• **DATA FOR PROCESSING**:
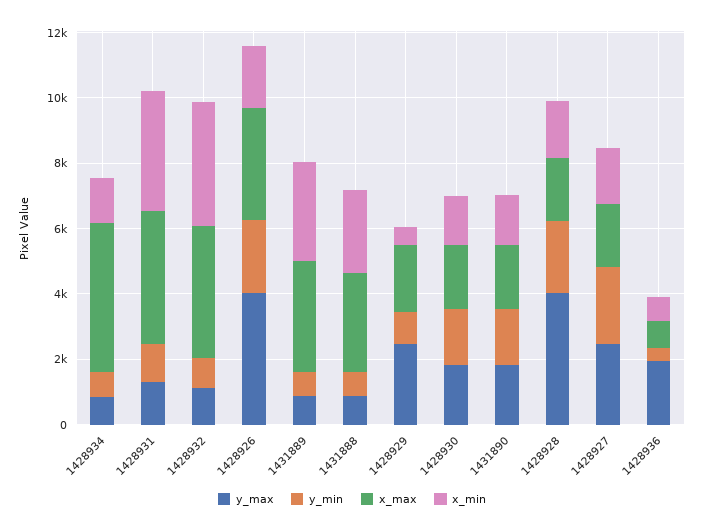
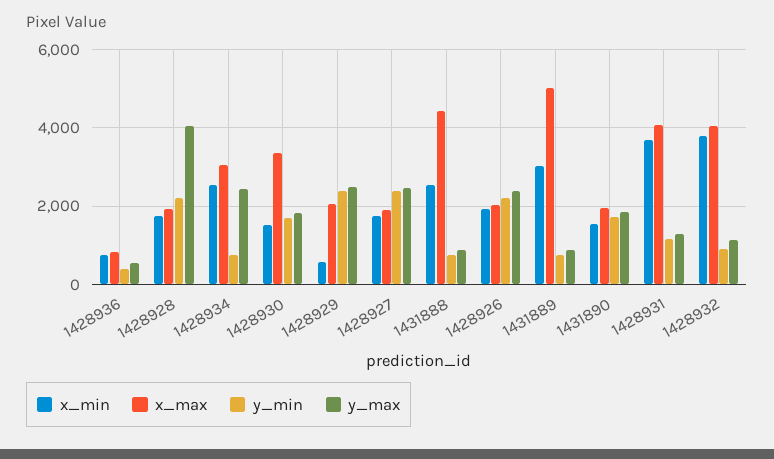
y_max, 1428934: 1000 -> 2400
x_max, 1428934: 4500 -> 3000
x_min, 1428934: 1500 -> 2600
y_max, 1428926: 4000 -> 2400
x_max, 1428926: 3500 -> 2000
x_max, 1431889: 3500 -> 5000
x_max, 1431888: 3000 -> 4400
y_min, 1428929: 1000 -> 2400
x_max, 1428930: 2000 -> 3400
y_max, 1428936: 2000 -> 600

• **WHAT YOU SHOULD DO**: Please make an exact copy of the whole listing and leave out its pictures.

• **SOLUTION**:
y_max, 1428934: 1000 -> 2400
x_max, 1428934: 4500 -> 3000
x_min, 1428934: 1500 -> 2600
y_max, 1428926: 4000 -> 2400
x_max, 1428926: 3500 -> 2000
x_max, 1431889: 3500 -> 5000
x_max, 1431888: 3000 -> 4400
y_min, 1428929: 1000 -> 2400
x_max, 1428930: 2000 -> 3400
y_max, 1428936: 2000 -> 600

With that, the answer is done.